Chocolate Marquise, Clementine Sorbet, Peanut Rayu Brittle, Raspberry puree
This is a real weekend treat – a lot can be prepped ahead and just put together pretty quickly, well worth the effort
- 100g Melted butter
- 60g Caster sugar
- 35g Cocoa powder
- 75g dark Chocolate melted
- 150ml double cream, lightly whipped with 1tbs icing sugar
- 2 x egg yolks
- 20cmx15cm shallow mould lined with cling film, I used a Pyrex dish. This will help to remove when set.
- Whisk egg yolks and sugar until ribbon stage.
- Sieve in cocoa powder & fold in with metal spoon along with the butter.
- Gently fold in the melted chocolate.
- Lastly fold in the whipped cream until all blended in, it will start to get stiff – pour into mould and leave to set overnight.
- Leave to cool completely before attempting to cut it into squares
Extremely rich, so only a small amount is required
This produces quite an intense sorbet which goes well with the marquise
- 500g skin off clementine segments
- 100g Caster sugar
- 100ml Water
- 1tbsp Golden syrup
- 20cmx15cm shallow mould
- Bring sugar & water to boil and simmer for 2 minutes until dissolved, allow to cool.
- Blend together with segments until puréed and pass through a fine sieve.
- Pour into an ice cream machine & churn until ready.
- If you do not have an ice cream maker, place into a suitable container and freeze, just a little work required here. Return to the sorbet every hour or two and give the sorbet a whisk, this is to break down the ice crystals which will help to give the sorbet a smooth finish.
For the rasperry puree, just blend a small punnet of raspberries with a little icing sugar & pass through a fine sieve to remove the seeds.
Peanut Rayu & Pistachio Brittle
There is a little spicy kick to this brittle with using the peanut rayu, so intead of this you could use a mixture of your favourite nuts
- 100g butter
- 350g Caster sugar
- 200ml Water
- 100g Peanut Rayu
- 25g Pistachio nuts lightly broken
- ½ x tsp baking soda
- 2 x tbsp Golden Syrup
- Place sugar, water, butter & golden syrup in saucepan & bring to a gentle boil.
- Stirring occasionally, keep on a medium heat and continue to boil until light caramel stage is reached, if you have a sugar thermometer temperature around 160°C
- Remove from the heat and stir in baking soda, the mixture will act like honeycomb and bubble up.
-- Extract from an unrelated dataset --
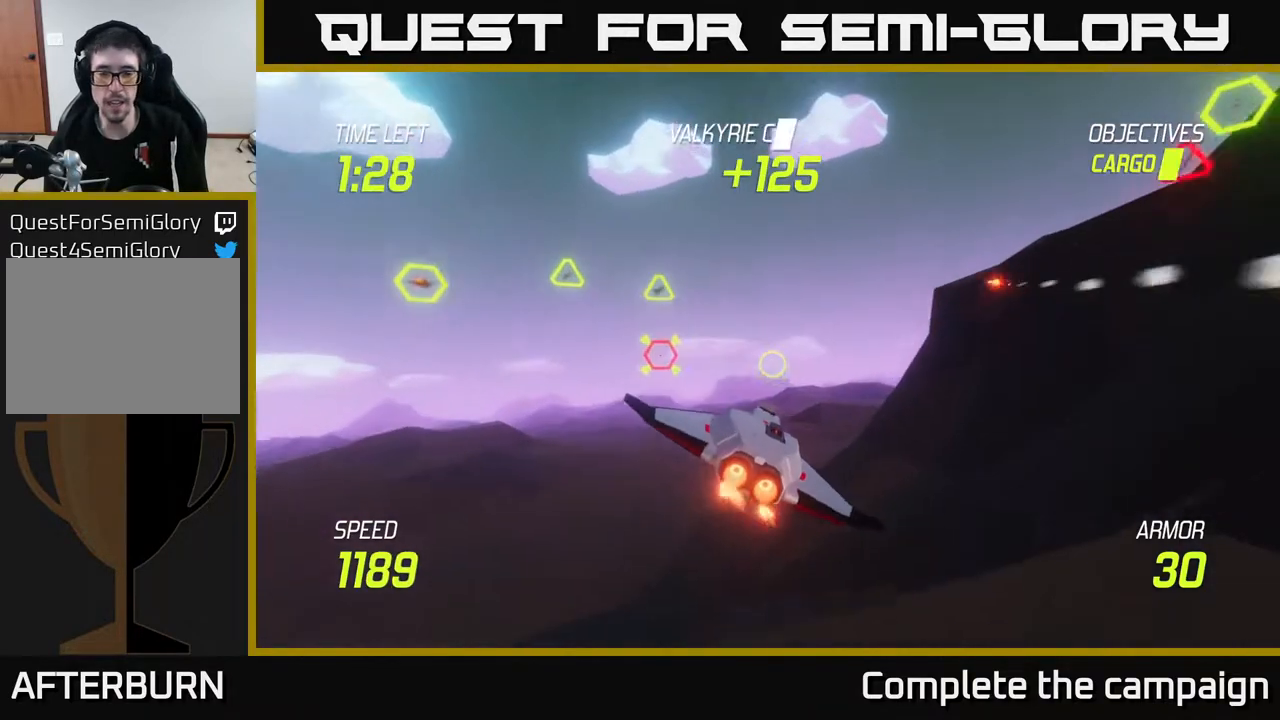
{"buttons": ["L2"], "left_stick": "left", "right_stick": "center", "events": [[200, "left_stick", "down-right"], [400, "left_stick", "center"], [450, "left_stick", "left"]]}
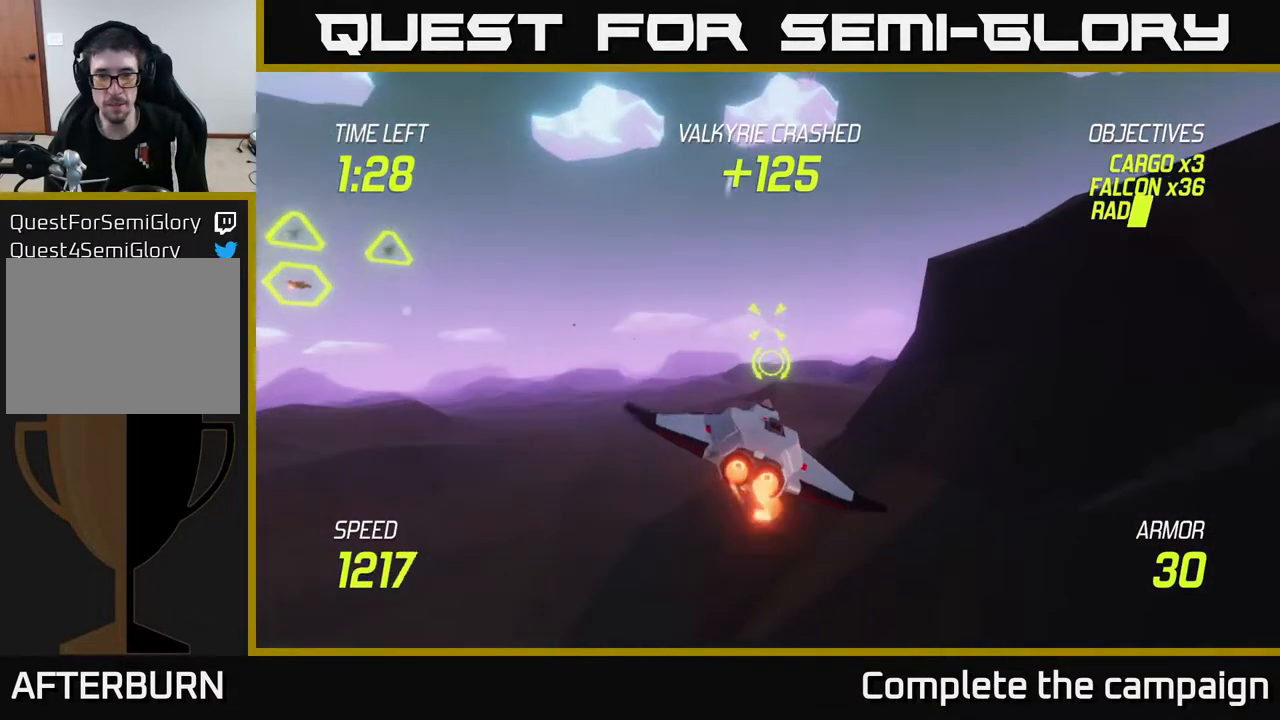
{"buttons": ["R2"], "left_stick": "center", "right_stick": "center", "events": [[33, "R2", "down"], [133, "L2", "up"], [183, "left_stick", "center"], [200, "R2", "up"], [250, "left_stick", "right"], [383, "R2", "down"], [417, "left_stick", "center"]]}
Stir in the peanut rayu & pistachios, quickly scrape out the brittle onto a parchment lined baking sheet.
- Spread out into a thin layer with a spatula
- Leave to cool, then you can break up in pieces.
I stored mine in layers of parchment in airtight container.
Has a Sweet crunchy texture which resembles soil, bit chefy this bit
- 75g caster sugar
- 75ml water
- 50g 75% dark chocolate, broken into fine shards
- Place sugar, water, in saucepan & bring to a gentle boil.
- Continue boiling until a light caramel colour starts to appear around the edges.
- Remove from the heat and whisk in the chocolate pieces, keep on stirring until chocolate crystallises, this will happen very rapidly.
- Keep in an airtight container until ready to use.